Tuesday, November 13, 2012

Unlucky Break

The best-laid plans gang aft agley, the immortal Burns counsels. So it would seem. In our last dispatch I allowed as how we'd be happy for a while to limit peregrinations to the near horizon -- only as far as hiking boots or bicycles allow. Suddenly even that became overly ambitious. Last week a slippery rock undid my Jan: while birding at Cattle Point she went, as country folk used to say, ass over tea kettle, landed on her right shoulder and fractured both ends of the shoulder joint. How quickly and radically things can change. Instead of a pleasant day in the great outdoors we went to our local ER and saw first-hand how the demands on the health care system are affecting wait times. After many hours we left with Jan shackled in an immobilizer to keep the shoulder in place.

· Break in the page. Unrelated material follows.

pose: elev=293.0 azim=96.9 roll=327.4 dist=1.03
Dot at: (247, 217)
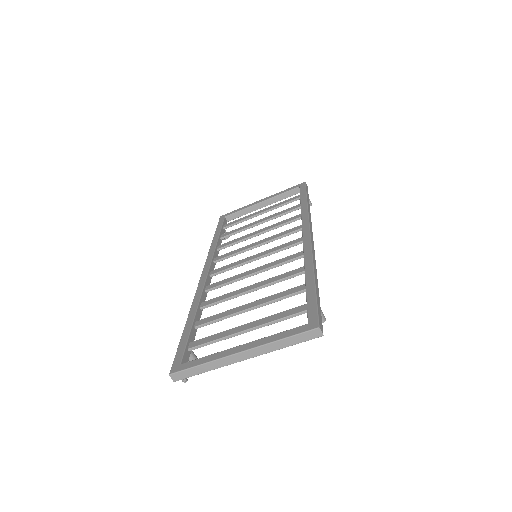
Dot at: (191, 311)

There will be no bike rides and no Sooke Hill hikes for weeks to come. Not to mention no quilting, no guitar-playing and -- in case it isn't obvious already -- no cooking, no kitchen magic. I am suddenly thrust into an unfamiliar role of everyday cook around the James Bay shack. If that sounds like bad news, the good news is that I have embraced the catastrophe whole-heartedly and with good attitude. Cooking turns out to be fun and so perhaps I oughtn't be surprised that a measure of success is fun's companion. Sure, I sometimes forget to turn a burner off, or spill the pasta, or overcook the breakfast eggs, but mostly it turns out I can be competent in the use of oven and range.

Various activities are available to the one-armed: take a walk on even ground, read, attend a Remembrance Day parade, ponder US election returns. Americans are not of one mind in the matter but a week ago we joined in the rejoicing heard in the rest of the world that Obama managed to persuade a majority of voters that he is a better option than a guy who doesn't give a damn about 47 per cent of his fellow citizens.

It will likely take four to six weeks before Jan's shoulder is sufficiently healed to go back into action. Yes, we miss the hiking and biking, but all is not lost. Despite what got us into trouble in the first place we have rediscovered the joy of attentive birding. You can hold a binocular in one hand, and birding tends to be mostly benign provided you mind where you step and avoid slippery rocks. Pal Mary has joined us for a couple of outings. We've even managed to find rarities: a short-eared owl flying past the end of the Ogden Point breakwater, a swamp sparrow skulking among the brushy margins of Maber Flats.

I expect that her present restrictions are likely to make my better half a tad cranky before the bones are healed and the immobilizer comes off but if I should occasionally burn the vegetables at least I don't have to fear Jan's fearsome right hook.